Monday, May 29, 2017

A.H. Reaume on Virginia Woolf

I was 16 and working my way through the ‘English Cannon.’ I hadn’t read nearly enough female novelists, and so when I saw Virginia Woolf on the library shelf – I scooped up two of her books. Later, I stared with confusion at the first page of To the Lighthouse, disappointed. I had to read the first sentence twice before I understood what it was saying.

And that after I’d made a 40 minute trek from my small Windsor, Ontario suburb to the big library in Windsor’s downtown core to find this book. I had even paid $5 for parking – a princely sum for a high school student.

I was having doubts.

Woolf’s sentences were different than anything else. I read them clumsily and wondered if they were beyond me – written for more cultured or advanced readers.

But I wasn’t going to give up on the first page. I persisted.

Thank god I did – for that is how the greatest love affair of my life started. As an aspiring writer and feminist who loved books more than boys, I didn’t really fit in my world. No one in my immediate family had ever graduated college and the only person in my life who read was my step-mom whose bookshelves were colonized by Dean Koontz and Stephen King.

Literature was something I had to discover haphazardly. Choosing to read Woolf in the library that day changed my life. Her style of writing was different from anything that I had read before. I identified with Lily Briscoe, the female artist in To the Lighthouse, who struggled trying to complete her masterpiece in the face of the world’s indifference and Mrs. Ramsey’s urgings to get married.
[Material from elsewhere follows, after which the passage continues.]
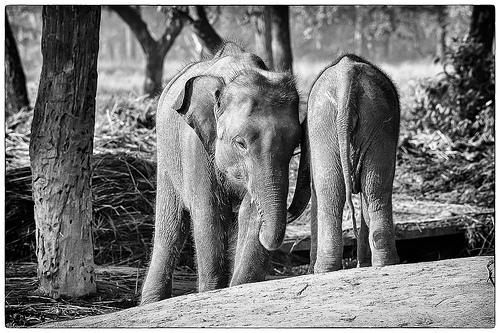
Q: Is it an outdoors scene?
A: Yes, it is outdoors.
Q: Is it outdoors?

I marvelled at Woolf’s ability to get beneath the surface of the typical novelistic scene and get to the heart of what the characters were thinking and feeling. I loved the playful and tragic way the Time Passes section dramatized the war and the changes time brings.

I was hooked.

When friends or acquaintances asked me what I was doing on Friday nights for a few weeks after that, I told them, “I have a date with Virginia.”
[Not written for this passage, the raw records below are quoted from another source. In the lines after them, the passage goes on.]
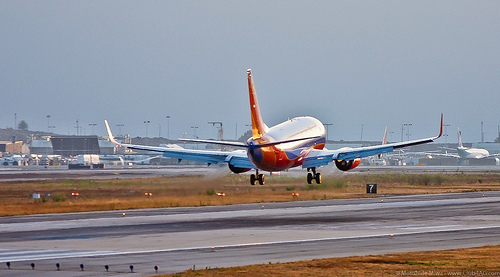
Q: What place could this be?
A: It is an airport.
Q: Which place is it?
A: It is an airport.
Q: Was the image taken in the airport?
A: Yes, it was taken in the airport.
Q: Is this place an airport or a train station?
A: It is an airport.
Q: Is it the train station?
A: No, it is the airport.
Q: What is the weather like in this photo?
A: It is clear.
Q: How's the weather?
A: It is clear.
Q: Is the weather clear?
A: Yes, it is clear.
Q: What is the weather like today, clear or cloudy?
A: It is clear.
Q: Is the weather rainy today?
A: No, it is clear.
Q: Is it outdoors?
A: Yes, it is outdoors.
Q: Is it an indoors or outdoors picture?
A: It is outdoors.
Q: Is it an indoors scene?
A: No, it is outdoors.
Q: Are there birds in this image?
A: No, there are no birds.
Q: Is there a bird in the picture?
A: No, there are no birds.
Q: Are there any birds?
A: No, there are no birds.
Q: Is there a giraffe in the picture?
A: No, there are no giraffes.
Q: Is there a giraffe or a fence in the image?
A: No, there are no giraffes or fences.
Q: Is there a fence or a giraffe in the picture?
A: No, there are no giraffes or fences.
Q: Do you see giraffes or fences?
A: No, there are no giraffes or fences.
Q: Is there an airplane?
A: Yes, there is an airplane.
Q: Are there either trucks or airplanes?
A: Yes, there is an airplane.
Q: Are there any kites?
A: No, there are no kites.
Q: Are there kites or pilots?
A: No, there are no kites or pilots.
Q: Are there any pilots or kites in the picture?
A: No, there are no kites or pilots.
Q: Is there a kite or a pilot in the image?
A: No, there are no kites or pilots.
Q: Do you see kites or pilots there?
A: No, there are no kites or pilots.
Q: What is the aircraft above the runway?
A: The aircraft is an airplane.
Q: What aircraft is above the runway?
A: The aircraft is an airplane.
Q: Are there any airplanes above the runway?
A: Yes, there is an airplane above the runway.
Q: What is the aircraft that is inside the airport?
A: The aircraft is an airplane.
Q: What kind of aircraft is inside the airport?
A: The aircraft is an airplane.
I actually uttered those words.

I read Mrs. Dalloway directly after that and then Orlando, The Waves, and A Room of One’s Own. Mrs. Dalloway showed me the energy a writer could distill into a single moment. Orlando demonstrated the beauty of a well-turned phrase and the joy of playing with conventions. The Waves taught me the tragic poetry and repetitions of life.  A Room of One’s Own was a call to arms – it woke me up as a feminist and made me commit to a writing life.

Woolf was a woman who forged her own path. She experimented. She tried things that she wasn’t sure she would be able to pull off. And she did so as a woman.
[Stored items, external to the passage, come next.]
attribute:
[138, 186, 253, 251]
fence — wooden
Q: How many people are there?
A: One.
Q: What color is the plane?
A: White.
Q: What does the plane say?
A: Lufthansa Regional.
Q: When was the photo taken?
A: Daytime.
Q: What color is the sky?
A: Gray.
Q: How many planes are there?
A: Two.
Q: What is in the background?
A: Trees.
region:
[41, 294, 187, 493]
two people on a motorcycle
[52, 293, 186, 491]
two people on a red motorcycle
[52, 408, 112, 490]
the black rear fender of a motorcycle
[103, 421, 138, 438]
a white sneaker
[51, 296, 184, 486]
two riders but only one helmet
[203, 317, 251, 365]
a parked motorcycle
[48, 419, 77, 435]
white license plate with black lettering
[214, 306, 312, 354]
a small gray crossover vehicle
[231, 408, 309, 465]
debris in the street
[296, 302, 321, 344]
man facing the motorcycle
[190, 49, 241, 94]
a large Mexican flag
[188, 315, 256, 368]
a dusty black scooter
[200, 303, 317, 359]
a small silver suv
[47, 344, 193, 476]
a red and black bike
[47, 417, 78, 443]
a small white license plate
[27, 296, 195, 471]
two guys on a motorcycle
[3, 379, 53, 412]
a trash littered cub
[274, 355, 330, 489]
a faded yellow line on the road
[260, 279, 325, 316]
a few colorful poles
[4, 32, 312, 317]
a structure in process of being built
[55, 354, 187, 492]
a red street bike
All of Virginia’s novels opened up my world a little wider. They showed me that there is great beauty in being courageous as an artist, that taking chances is necessary, and that listening to your own artistic voice is what matters. Virginia Woolf gave me the courage to be a writer who is willing to take chances. She gave me the strength to experiment.

But, perhaps most of all, she taught me that women writers can be badasses.

I could be one, too.





A.H. Reaume is a 32 year old writer who swears too much, reads too much, and spends too much time dancing around her apartment. While her neighbors might be annoyed by the noise, she’s too committed to mastering the steps of the Lindy Hop and the Charleston and perfecting her burlesque routine to care. She’s currently completing her first novel – a book about a reclusive female novelist who is dying and trying to figure out what to do with her last unfinished book.